The whole point of gaming regulation is to provide a solid, dependable and clear framework from which those in the gaming industry can operate. So Nevada Gaming Commission members were none too happy when regulations they put in place only two years ago, in 2011, regarding how slot machines can operate in Nevada’s tavern environment, were back in front of them at a recent meeting.
Regulation 3.015 was back home to roost, and laying some eggs.
Not Happy to Revisit Rules and Regs
Gaming Commission Chairman Pete Bernhard let it be known he was none too happy to see the regulatory issue back in front of the commission.
“We don’t want to see the rules changed every two years. One of the worst things regulators can do is to provide uncertainty. I thought we resolved this issue in 2011,” Bernhard reiterated.
Creating the need for the revisitation were two different sets of regulations from two different regulatory bodies, each overlapping the other and creating a murky set of rules for tavern owners to abide by.
On the one hand, Regulation 3.015 (sounds like a James Bond operative code name) was created by the Commission to make slot parlors illegal; the kind exemplified by the plethora of Dottie’s chains found throughout the Las Vegas valley. Rival business operators, as well as the Nevada Resort Association – a lobbying group that pushes for its casino clients – came back saying that Dottie’s and their ilk weren’t actually “taverns,” but small slot machine parlors that offered a smattering of snack food and a minimal bar just so they could pass muster with regulators.

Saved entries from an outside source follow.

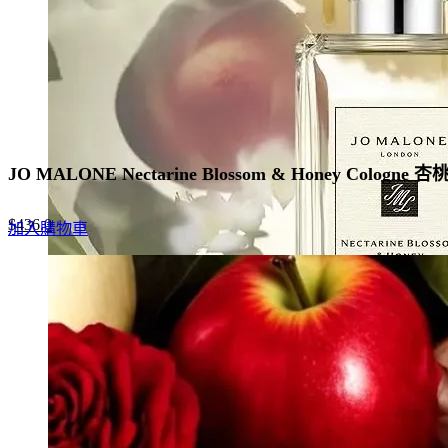
JO MALONE Nectarine Blossom & Honey Cologn
Original
Current
$
436.0
加入購物車
price
price
was:
is:
$670.0.
$436.0.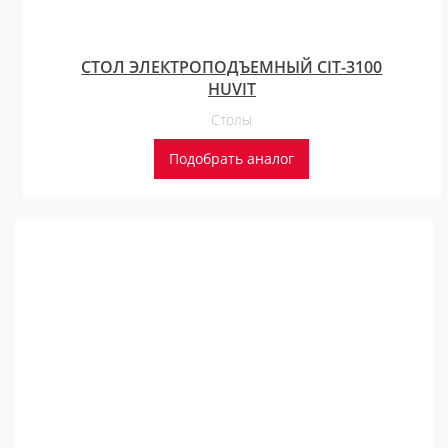
СТОЛ ЭЛЕКТРОПОДЪЕМНЫЙ CIT-3100
HUVIT
Столы
Подобрать аналог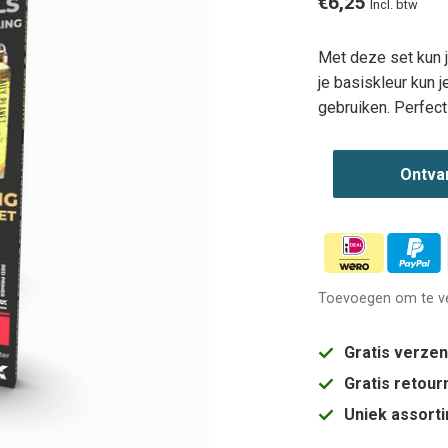
€6,25
Incl. btw
Met deze set kun j
je basiskleur kun j
gebruiken. Perfect
Ontva
Toevoegen om te ve
Gratis verze
Gratis retou
Uniek assort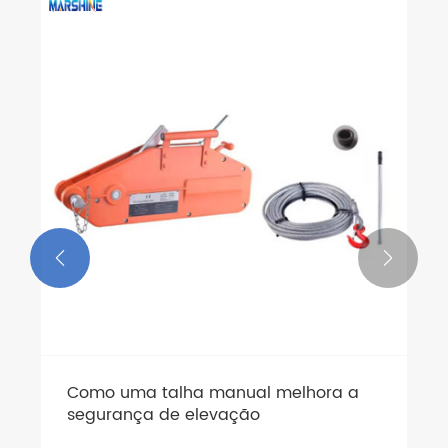


Como uma talha manual melhora a
segurança de elevação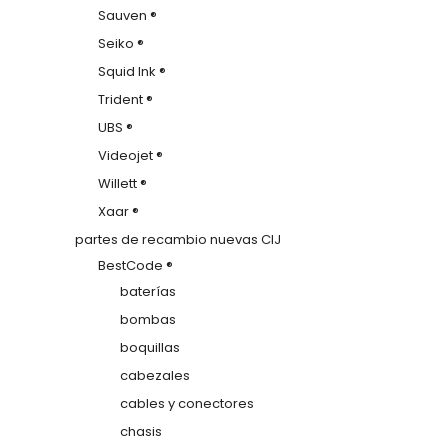
Sauven ®
Seiko ®
Squid Ink ®
Trident ®
UBS ®
Videojet ®
Willett ®
Xaar ®
partes de recambio nuevas CIJ
BestCode ®
baterías
bombas
boquillas
cabezales
cables y conectores
chasis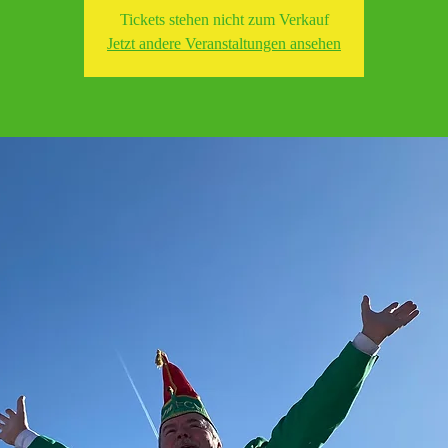
Tickets stehen nicht zum Verkauf
Jetzt andere Veranstaltungen ansehen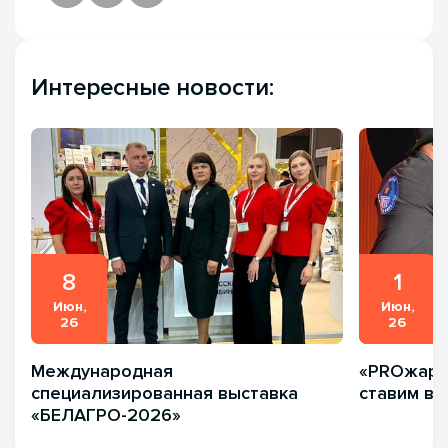
Интересные новости:
8
1
Июн,
Июн,
26
26
Международная
«PROжарка
специализированная выставка
ставим вк
«БЕЛАГРО-2026»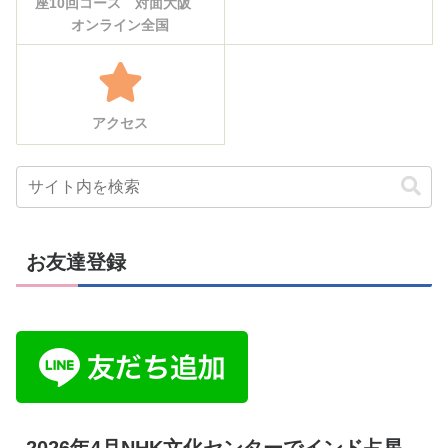
座10回コース 対面大阪
オンライン全国
アクセス
お友達登録
2026年4月NHK文化センターでインド占星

So the Nevada Gaming Commission, to make sure everyone was on the same playing field, told Dottie’s et al they must have at least 2,000 square of public space, a fully operational kitchen for at least 50% of whatever hours the joint stayed open, and a true, nine-seat minimum bar to qualify in the “tavern” category. And that was that.
Two Sets of Rules Create Confusion
Well, sort of. Because last year, the State Senate pushed through Senate Bill 416, requiring these same taverns to have 2,500 square feet of space – instead of 2,000 – in order to qualify for the restricted gaming license category, which allows taverns to have 15 or fewer slot machines. Who’s on first?
Enter the State’s Attorney General, who said the two measures had to come together as one clear piece of legislation; he also determined that these taverns must prove the slots they carry were not their primary source of revenue generation.
Now Commissioner John Moran Jr. is not happy to see this all back on his desk.
“I thought we resolved this problem,” he said.
Lobbyists for the 1,450-member Nevada Restricted Gaming Association – a group representing these small taverns – are also not happy. “This battle never seems to end for us,” said the organization’s lead attorney, Sean Higgins.
It seems all anyone can agree on is that no one can agree on anything.